Second, the two sides failed to finalize any major agreement to deepen cooperation in the South China Sea amid disagreements over legal terms of reference, as Beijing insisted on its “nine-dashed-line” claims while the Philippines reiterated the 2016 arbitral tribunal award at The Hague.
If anything, a series of major incidents, including the sinking of a Filipino fishing boat in the Reed Bank in 2019 by a suspected Chinese militia vessel as well as the months-long standoff over the Whitsun Reef this year, further strengthened public skepticism in the Philippines towards any cooperation with China.
Back to the Future
Amid unfulfilled hopes of deepened economic cooperation, rising tensions in the South China Sea, and public clamor for a stronger stance towards China, the Philippine national security elite seized the opportunity to restore frayed ties with the U.S.

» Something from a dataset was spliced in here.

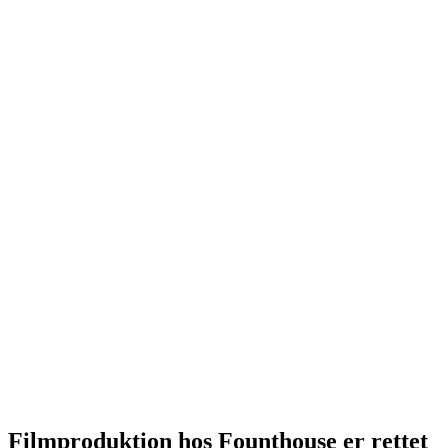
Filmproduktion hos Founthouse er rettet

Throughout the years, traditionally-minded Filipino defense and foreign policy officials, many of whom trained in the U.S., resisted any defense agreement or any major cooperative deal with China in the South China Sea. In fact, the Philippines’ strategic elite steadily pushed for expanded defense cooperation with the Pentagon throughout the years, with bilateral military exercises with the U.S. reaching as many 281 in 2019.
Both Defense Secretary Delfin Lorenzana, a former general and defense attaché in Washington, and Foreign Affairs Secretary Teodoro Locsin Jr., a Harvard-trained lawyer and journalist, have consistently backed the maintenance and even expansion of defense cooperation with the U.S. Both top cabinet officials have also been openly critical of perceived Chinese intrusion into Philippine waters, often with colorful language.
Thanks to the incessant lobbying of the Philippine defense establishment, Duterte agreed to fully restore the VFA with the U.S. during the U.S. Secretary of Defense Lloyd Austin’s visit to Manila in late July. When I asked the Philippine defense secretary about the apparent about-face, he confidently replied, “Personally, playing at the back of my mind, I said it seemed that the President was not serious in terminating the VFA [after all].”
Shortly after, both Lorenzana and Locsin visited Washington to mark the 70th anniversary of the MDT, the cornerstone of the Philippine-U.S. alliance. Following the meeting between top Philippine and U.S. officials, both sides agreed to resume their Bilateral Strategic Dialogue later this year, conduct a 2 Plus 2 Ministerial Dialogue early next year, and even negotiate a new defense framework to enhance maritime security cooperation.
Having successfully restored the VFA, the two allies are now focused on fully operationalizing the Enhanced Defense Cooperation Agreement (EDCA), which allows U.S. troops to preposition weaponries and strategic assets in vital bases close to the South China Sea. In fact, during a speech in Washington this year, Lorenzana proposed major upgrades in the MDT in order to further deepen maritime security cooperation in light of the rising tensions in the region.
Amid rapidly improving bilateral relations, the newly-installed Philippine military chief General Jose Faustino Jr. recently announced that major bilateral war games in the South China Sea will resume in “full scale” in near future, with more than 300 joint military activities scheduled next year. By all indications, ahead of the inauguration of a new Filipino president in mid-2020, the Philippines and U.S. are rapidly reviving their century-old alliance.